Hey. I love my iPad. I happily go about Googling, shopping, downloading new apps, listening to new music, and reading new books almost every day. Now, I even read The New Yorker and peruse the cartoons on my iPad. The problem for us artists is how the new technologies are undermining certain aspects of our profession, specifically, payment for our work.

 

The old ideas about intellectual property, copyright, and the ownership of one’s work are now in the process of disappearing. Anyone who wants to and knows how to can Google our published work and use it gratis. Some people, mostly those born in the internet age, are actually unaware the old rules, both spoken and unspoken, about artists’ ownership and control of their own work. The word “plagiarism” appears to be disappearing from people’s vocabularies. Copyrights are becoming meaningless. When a cartoon is referenced in the media, the name of the artist is often no longer mentioned, and sometimes even the name of the publication in which the drawing appeared.

 

Being a magazine cartoonist has always been an iffy job, even for those few of us fortunate enough to be regulars in The New Yorker. When I started out, there were a number of publications left which ran cartoons, but in short order, magazines began to change. Work like that of Milton Glaser and Seymour Chwast at Push Pin Studios, in the 60s and 70s, directly or indirectly influenced art directors and designers, and magazines began to adopt a different look, featuring a lot of color, photos, illustration, and airy type styles (Hello Helvetica!). More and more, art directors and designers began eliminating our funny little boxes. They were interlopers, sometimes badly drawn and almost always in plain old black and white. Each cartoon represented the style of a particular artist, all different in one way or another, and often at odds with the magazine-designer’s concept. Magazine cartoons also took up valuable real estate, which could be used for more lucrative purposes, such as advertising.  There was a brief renaissance during the 90s, when the economic bubble which was to burst a few years later was still inflating. Business magazines started running cartoons, in many cases adding color. When the bubble burst, though, our little boxes began to disappear again, with exception of The New Yorker, where cartoons have always been considered a crucial part of the magazine’s identity.

 

Other forms of cartooning were thriving, though, including animation and comic-books, which eventually made the jump to “serious” literature in the form of graphic novels.
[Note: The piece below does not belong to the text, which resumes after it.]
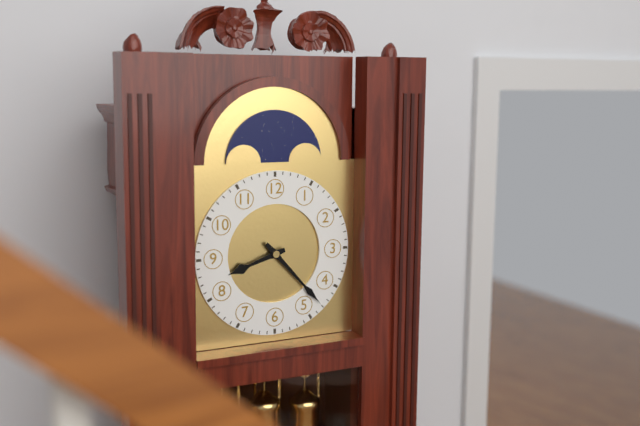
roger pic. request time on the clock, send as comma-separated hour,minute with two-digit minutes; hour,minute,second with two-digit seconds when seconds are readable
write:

With graphic novels, the art itself often plays the major role. How the drawings appear on the page and in what order is as important as, or in some cases more important, than the story-line. Humor sometimes isn’t a factor at all, unlike magazine cartoons, in which humor is the raison d’etre. The drawing itself in a magazine cartoon can be clumsy and inept, as long as it serves the spirit of the joke. (I hasten to point out that inept or clumsy drawing isn’t a prerequisite in our cartoons, but it is permissible. The joke is the thing, whether it comes with great draftsmanship or not.) Another difference between the forms is that magazine cartoons attempt to avoid anything that might impede the delivery of the idea, like overly-long captions or fussy drawing, in order to deliver their humor as quickly as possible. The “surprise” factor is very important. Graphic novels deliver their message more slowly, in multiple panels and pages, and, as in their more literary forebears, “un-graphic”novels, being funny most often isn’t the point.

 

Magazine cartooning is still alive and well within the pages of The New Yorker and a handful of other publications, in print and on our iPads, etc. Maybe magazine cartooning will find a way to flourish with new technology, either the current versions or some other breakthrough technology soon to come.

 

Doing a batch every week has become a strong habit with me and my ilk, and I still get a lot of pleasure from the process, despite the insecurity of not knowing when or if I’ll sell a cartoon in a given week. (In fact, that may be part of the attraction, in a slightly masochistic way.) I don’t think I could stop doing what I do now, no matter what the future may hold for the profession, so I’ll probably keep drawing til I drop, as will many other artists in this slightly oddball profession.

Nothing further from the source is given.